Written on April 25, 2017.
Lately I've been reminiscing on the last couple of years in my life. This time two years ago, I was Wwoofing, living and working on a farm, trying out a lifestyle I had only dreamed of before. I spent my days outside with my hands in the earth, occupied and working, my mind free to wander and dream and ponder, tallying numbers and figuring out if a life on the land would ever be feasible and affordable. During that time I was also introduced to ayahuasca (a shamanic brew from the amazon) for the first time, in ceremony, opening myself up to a whole new world of magic and possibility, my intention and intuition become sharp, like a piece of knapped flint.
This time last year, I was in ceremony again, communing with the Spirits and meeting my Love. I met him in the underworld, in a dark room where energy was swirling and whirling around me and time was incomprehensible; I was a baby again and couldn’t use words to express my feelings and fears, so I held his hand and there, on that soft mat in that dark room, is where I fell in love.
Now, it is spring time once again and now I am on the land that I dreamed of for so long, my hands in the dirt again, digging beds for our garden.
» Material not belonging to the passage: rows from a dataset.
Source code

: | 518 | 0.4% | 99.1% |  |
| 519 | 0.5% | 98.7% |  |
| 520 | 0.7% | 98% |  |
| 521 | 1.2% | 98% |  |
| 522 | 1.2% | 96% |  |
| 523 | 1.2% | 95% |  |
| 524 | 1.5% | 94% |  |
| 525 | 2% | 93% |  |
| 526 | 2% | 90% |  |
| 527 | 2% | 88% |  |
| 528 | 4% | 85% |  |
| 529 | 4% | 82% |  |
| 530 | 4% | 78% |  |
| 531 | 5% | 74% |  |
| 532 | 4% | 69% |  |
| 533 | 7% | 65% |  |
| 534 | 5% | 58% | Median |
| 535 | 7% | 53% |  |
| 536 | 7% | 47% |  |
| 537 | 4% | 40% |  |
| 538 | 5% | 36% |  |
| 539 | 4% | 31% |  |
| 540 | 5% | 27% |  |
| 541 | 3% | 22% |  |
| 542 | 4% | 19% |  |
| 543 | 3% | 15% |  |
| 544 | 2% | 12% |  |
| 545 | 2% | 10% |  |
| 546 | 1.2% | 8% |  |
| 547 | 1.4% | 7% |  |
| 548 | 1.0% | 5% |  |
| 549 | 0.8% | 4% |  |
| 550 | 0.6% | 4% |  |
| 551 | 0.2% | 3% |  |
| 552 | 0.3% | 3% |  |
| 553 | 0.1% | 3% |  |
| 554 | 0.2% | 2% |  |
Our love is just one year old, yet it feels like I’ve been by his side for a lifetime and even beyond. This love feels deep, reaching into the shadows and depths of my core, like the medicine that introduced us.
Lately, I have been practicing an old, seemingly never ending exercise of mine: letting go.
To surrender to the flow, to be aware of the fifth element (as the Sufis called it), the fact that although we have some control over our actions and daily life, there is a higher intelligence, a big Mystery that rules us all. It’s a force that I acknowledge daily, treating it with reverence and care, like rubbing lotion on the hands of an old person, or offering nuts to a curious squirrel, or planting flowers carefully in freshly dug holes. This is the force that pushes my body down onto my soft bed some days, asking that I conserve my energy and quietly rest for a few hours. This is also the force that rises me out of bed early in the morning to make jewelry all day and take photographs of my work. This force reaches from my belly to my throat and brings songs to my voice, the message aching to be embodied and shared.
So, as spring arrives and brings new teachings and new challenges, I will honor the changes and the truths. I will honor the Mystery behind all of life.